Texte, Tee und tolle Typen

THEATER UND FLÜCHTLINGE Das Stadttheater Bremerhaven besucht Flüchtlinge in ihrem neuen Zuhause zu „Heimatabenden“. Damit liegt die Bühne im Trend: Kaum ein Theater in Norddeutschland kommt derzeit an der Flüchtlingsthematik vorbei. Viele verfolgen durchaus praktische Ansätze

VON JENS FISCHER

Gut fühlt sie sich an, duftet angenehm. Jeder kommt aus ihr, seiner Mutter Heimat. Aber dann läuft global irgendetwas schief und lokal aus dem Ruder. Armut, Hungersnot, Verfolgung, Unterdrückung, Krieg. Also Flucht.

Das Stadttheater Bremerhaven veranstaltet jetzt „Heimatabende im Exil“: bei Flüchtlingsfamilien zu Hause. Wurden 2012 Gefängnisse, Hospize und Seniorenwohnheime zur Adventszeit mit künstlerischen Darbietungen beschenkt, konnten sich alle Bremerhavener 2013 den Besuch musizierender, singender, schauspielernder Theatermacher wünschen.

„In diesem Jahr wollten wir nicht so privatistisch, apolitisch, kuschelig vorgehen“, erklärt Dramaturg Lennart Naujoks. Und spielt Vermittlungsagentur: Zusammengebracht werden die Gastfreundschaft der Flüchtlinge und die Neugierde der Theaterbesucher. Texte würden gelesen, Tee werde gereicht und geredet über Heimat und die Biografie der Gastgeber. „Starke Geschichten, interessante Typen, die der Abstraktion Flüchtling ein individuelles Antlitz geben“, sagt Regisseur Georg Florian und betont, „dass niemand eine Rolle spielt, nichts inszeniert, nur eine Situation konstruiert ist – zur Begegnung“. Die Schauspieler seien Rezitatoren und Moderatoren des Abends.

„Zu Yanda, einem jesidischen Syrer, der mit Bruder und Schwester zusammenlebt, geht es am 1. Advent“, verrät der Regisseur. Und Naujoks berichtet: „Bei unserem Vorbereitungsbesuch waren wir überrascht, warum sie auf dem Fußboden schlafen und ihr Wohnzimmer so leer ist. Wir erfuhren, dass das nicht der Armut geschuldet sei, sondern daheim in Syrien so üblich war.“

Die Bremerhavener Hausbesuche sind nur eine, besonders radikale Variante der Befassung mit dem Thema Flucht. Seit längerem fühlen sich Theater durch das Elend der Flüchtlinge als moralische Anstalten herausgefordert und wollen den richtigen Zeitpunkt, sich zu engagieren, nicht verpassen. Sie wollen Institutionen öffnen, Ressourcen nutzen, um die eigene Relevanz für den gesellschaftlichen Dialog zu fokussieren. Nur wie?

» Arbeitsmaterial:
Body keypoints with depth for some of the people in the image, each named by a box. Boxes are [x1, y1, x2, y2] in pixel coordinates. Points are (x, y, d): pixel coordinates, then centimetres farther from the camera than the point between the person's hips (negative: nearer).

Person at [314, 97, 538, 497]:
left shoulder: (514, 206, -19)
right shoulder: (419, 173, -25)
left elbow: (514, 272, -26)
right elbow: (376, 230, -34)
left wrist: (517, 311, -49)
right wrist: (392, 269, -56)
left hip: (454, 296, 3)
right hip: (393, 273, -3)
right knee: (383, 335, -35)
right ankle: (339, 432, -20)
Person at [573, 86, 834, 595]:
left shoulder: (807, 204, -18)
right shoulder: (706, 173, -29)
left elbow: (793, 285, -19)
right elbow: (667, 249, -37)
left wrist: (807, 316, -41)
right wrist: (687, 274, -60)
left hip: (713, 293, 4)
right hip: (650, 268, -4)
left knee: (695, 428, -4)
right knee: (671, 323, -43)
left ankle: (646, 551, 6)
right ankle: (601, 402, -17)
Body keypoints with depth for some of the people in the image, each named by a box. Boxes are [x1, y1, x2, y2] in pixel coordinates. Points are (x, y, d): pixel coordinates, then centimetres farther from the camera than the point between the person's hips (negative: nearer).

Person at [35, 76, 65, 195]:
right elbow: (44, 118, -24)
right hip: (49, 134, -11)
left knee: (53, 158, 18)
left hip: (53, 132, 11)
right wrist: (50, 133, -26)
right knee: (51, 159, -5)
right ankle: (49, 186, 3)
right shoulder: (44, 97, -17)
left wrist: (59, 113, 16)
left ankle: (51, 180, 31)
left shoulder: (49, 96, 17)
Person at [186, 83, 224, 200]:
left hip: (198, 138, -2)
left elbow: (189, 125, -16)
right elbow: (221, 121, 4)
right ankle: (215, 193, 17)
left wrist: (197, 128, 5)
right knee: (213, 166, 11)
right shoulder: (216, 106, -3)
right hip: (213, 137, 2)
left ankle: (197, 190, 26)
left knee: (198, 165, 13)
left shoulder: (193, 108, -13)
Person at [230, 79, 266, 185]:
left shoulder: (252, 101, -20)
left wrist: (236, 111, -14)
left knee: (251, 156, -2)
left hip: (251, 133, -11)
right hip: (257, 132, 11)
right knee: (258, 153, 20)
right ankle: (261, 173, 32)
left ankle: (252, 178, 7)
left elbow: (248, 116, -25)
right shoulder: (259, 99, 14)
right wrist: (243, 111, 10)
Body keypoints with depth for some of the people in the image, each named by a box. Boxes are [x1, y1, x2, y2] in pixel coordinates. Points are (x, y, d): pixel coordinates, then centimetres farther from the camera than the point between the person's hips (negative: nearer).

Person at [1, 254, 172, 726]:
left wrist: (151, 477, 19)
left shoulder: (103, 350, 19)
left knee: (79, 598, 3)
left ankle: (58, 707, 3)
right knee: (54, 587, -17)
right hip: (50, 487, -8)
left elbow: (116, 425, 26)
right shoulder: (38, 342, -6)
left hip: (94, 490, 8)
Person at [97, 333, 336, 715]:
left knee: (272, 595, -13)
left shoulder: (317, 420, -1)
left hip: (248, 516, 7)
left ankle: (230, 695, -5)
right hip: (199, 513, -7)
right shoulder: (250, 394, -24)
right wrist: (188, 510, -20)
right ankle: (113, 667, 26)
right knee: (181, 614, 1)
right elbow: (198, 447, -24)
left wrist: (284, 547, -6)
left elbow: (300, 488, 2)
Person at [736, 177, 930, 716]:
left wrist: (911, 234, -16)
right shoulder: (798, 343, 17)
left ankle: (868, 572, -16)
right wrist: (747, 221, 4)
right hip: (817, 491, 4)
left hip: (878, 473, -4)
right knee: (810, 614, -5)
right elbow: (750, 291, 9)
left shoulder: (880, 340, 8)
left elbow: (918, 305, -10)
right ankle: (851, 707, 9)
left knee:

» Arbeitsfragen:
(a) Begründe in ein bis drei Sätzen, warum das Wohnzimmer von Yanda und seinen Geschwistern laut Quelltext so leer ist und warum sie auf dem Fußboden schlafen.
(b) Welche Einrichtungen beschenkte das Stadttheater Bremerhaven laut Quelltext 2012 zur Adventszeit mit künstlerischen Darbietungen?

» Nummerierte Antworten:
(a) Das hat nichts mit Armut zu tun. Wie das Theaterteam beim Vorbereitungsbesuch erfuhr, war es daheim in Syrien so üblich.

(b) Gefängnisse, Hospize und Seniorenwohnheime.